Rousing International Cooperation
Building an international coalition to tackle global climate change is plausible—and happening—leading environmental scientists said Thursday during a panel discussion with recipients of the Tyler Prize, an environmental achievement award, at the National Press Club in Washington, D.C.
For example, John Holdren, director of the White House Office of Science and Technology and a Tyler Prize laureate in 2000, said that in both India and China "the leadership is fully aware of the damage already being done to their countries by climate change, and they are fully aware that ultimately the problem cannot be solved without their participation."
That participation, he added, is already underway, as exhibited by a Joint U.S.-China Statement on Climate Change posted on the Department of State's website earlier this month.
"Forceful, nationally appropriate action by the United States and China—including large-scale cooperative action—is more critical than ever," reads the statement. "Such action is crucial both to contain climate change and to set the kind of powerful example that can inspire the world."

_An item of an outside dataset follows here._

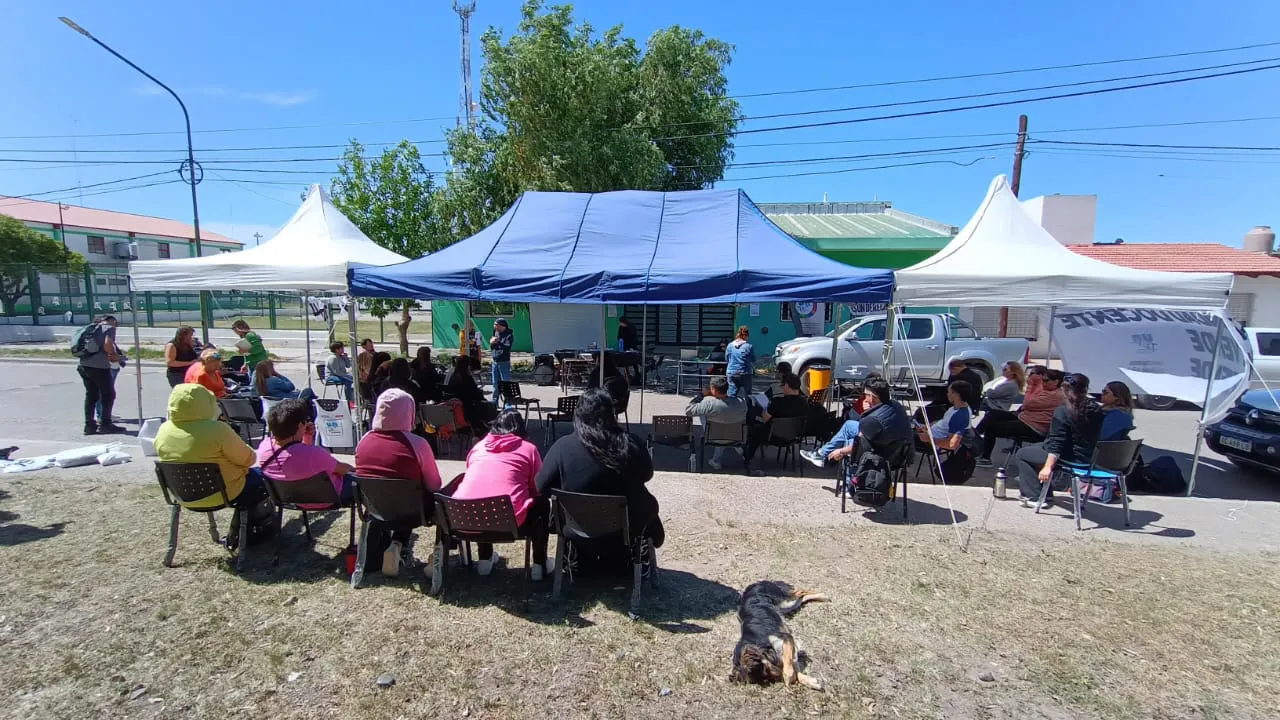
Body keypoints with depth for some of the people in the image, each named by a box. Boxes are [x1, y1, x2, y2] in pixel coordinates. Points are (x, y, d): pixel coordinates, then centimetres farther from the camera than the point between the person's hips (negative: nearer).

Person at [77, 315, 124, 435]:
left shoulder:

Only time will tell if the statement is truly the beginning of something focused and concrete that puts the world on the path to tackling the biggest environmental issues of today and tomorrow.
Meanwhile, Hayes, on the 43rd anniversary of the first Earth Day rally, readies his new self-sustaining office building for the world to see, as he continues to search for ways to raise awareness about the environment.
"Somehow we have to take all of these issues—and I don't have the magic formula—and make them the most immediate concern," he said. "And I guess the reason for optimism is that sometimes stuff just happens. It is almost like a school of fish—it is a biological phenomenon."